“Current and Emerging WMD threats – from ISIS to SynBio” By Mr Andrew C. Weber
In the 21st Century preventing and preparing for Weapons of Mass Destruction attacks is a global security imperative. These capabilities, once the exclusive purview of industrialized states, are becoming increasingly accessible to non-state actors. ISIS is working on chemical and biological weapons, and has demonstrated its ability to attack far and wide. Since the 1995 Aum Shirikyo chemical and biological weapons attacks in Japan, terrorists have been seeking the materials, technology and expertise needed to produce WMD’s. Multi-sectoral civilian, military, law enforcement and intelligence cooperation is needed to improve global capacity to prevent, detect and respond to potential WMD terrorism.
The threat of biological weapons and natural pandemics is especially grave, and requires a focused global effort to deny access to pathogens and improve outbreak early warning systems. The Ebola outbreak in West Africa demonstrated the need for increased global health security capacity building, and an international program of response planning and exercising. This will require innovative public-private and international partnerships.
About the Speaker:
Andrew C. Weber is Senior Fellow at Harvard Kennedy School’s Belfer Center for Science and International Affairs. Weber is a renowned expert on countering global threats who helped lead the U.S. government’s response to the Ebola outbreak and played a key role in the Nunn-Lugar Cooperative Threat Reduction program.
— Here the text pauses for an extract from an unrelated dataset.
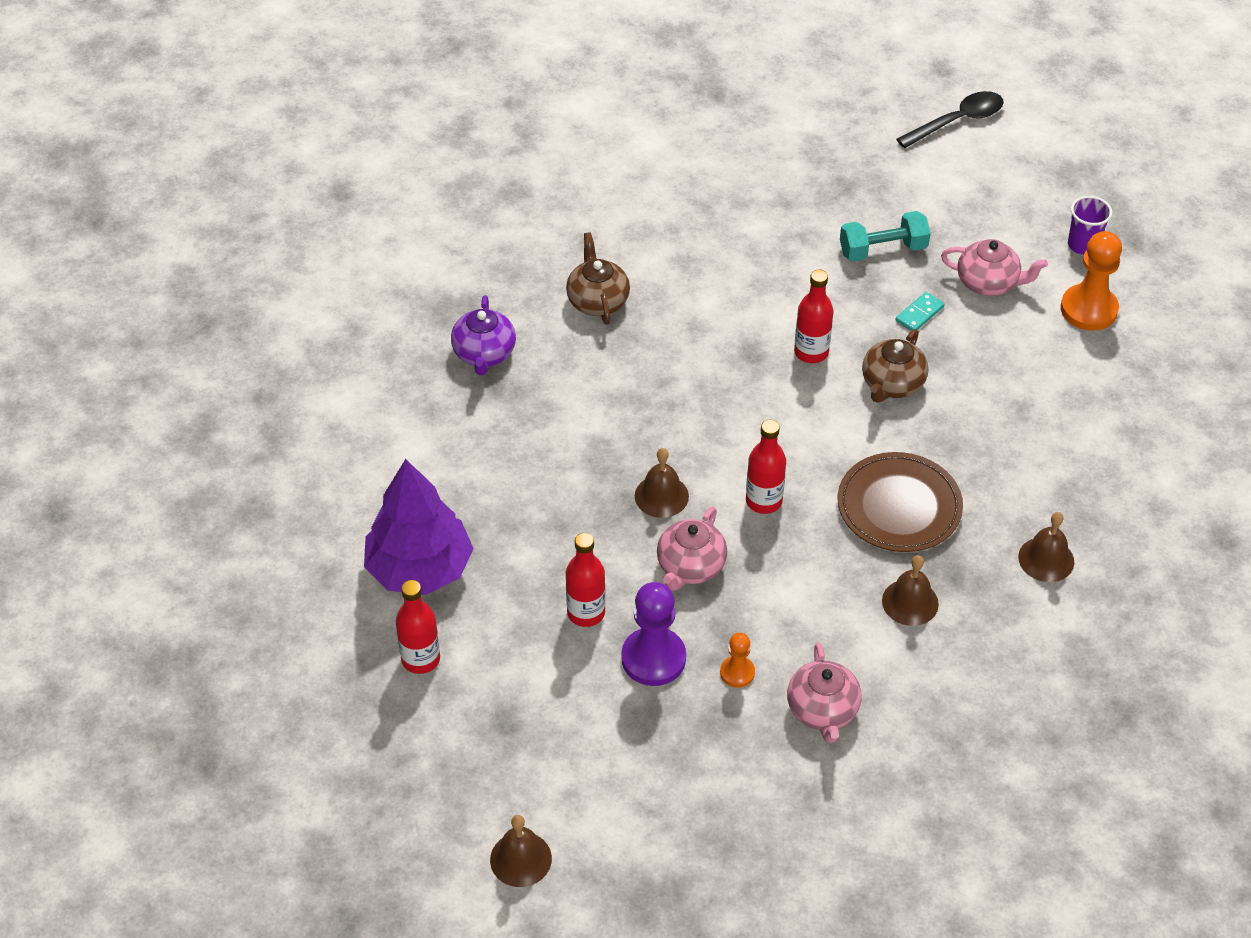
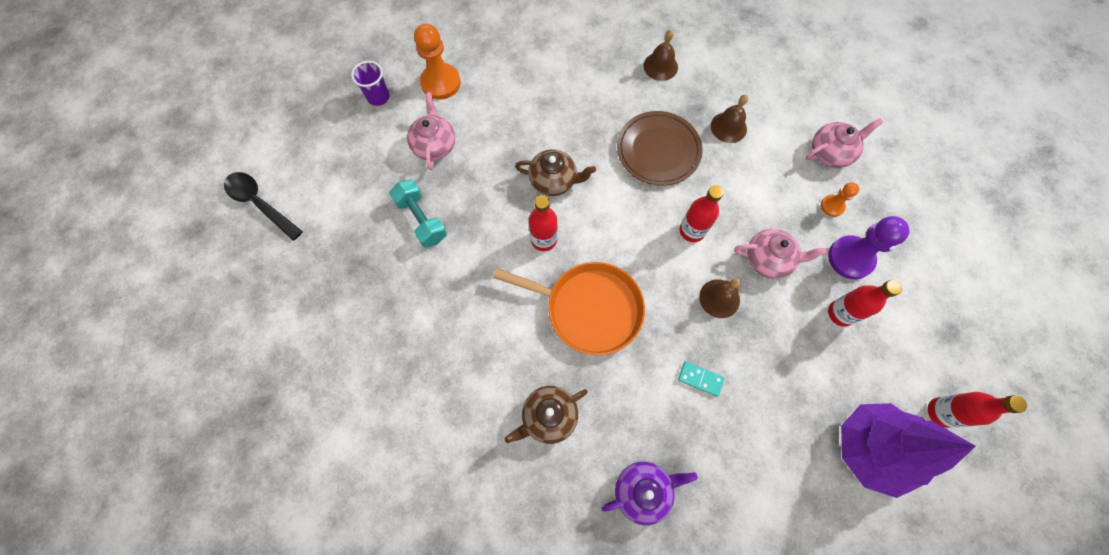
camera: 110 degrees left, 20 degrees up
brown bell [490,815,552,887] -> none
turquoise domino [896,292,945,331] -> turquoise domino moved to [678,361,724,397]
none -> orange pan [493,262,645,355]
At the Belfer Center, he will develop a biosecurity project in conjunction with the Nuclear Threat Initiative (NTI) in Washington.
In October 2014, President Obama asked Weber to serve as Deputy Coordinator for Ebola Response at the U.S. Department of State. Previously, he was Assistant Secretary of Defense for Nuclear, Chemical and Biological Defense Programs. In this capacity he focused on preventing, protecting against, and responding to weapons of mass destruction and terrorism threats, including global efforts to eliminate Syrian and Libyan chemical weapons. Prior to his appointment in May 2009, Weber served for 13 years as an Adviser for Threat Reduction Policy in the Office of the Secretary of Defense. He served previously as a United States Foreign Service Officer, with diplomatic assignments in Saudi Arabia, Germany, Kazakhstan, and Hong Kong.
From 2002 through 2008, Weber taught a course on Force and Diplomacy at the Edmund A. Walsh Graduate School of Foreign Service at Georgetown University. He has a Master of Science in Foreign Service degree from Georgetown and is a graduate of Cornell University. He speaks Russian and is a member of the Council on Foreign Relations.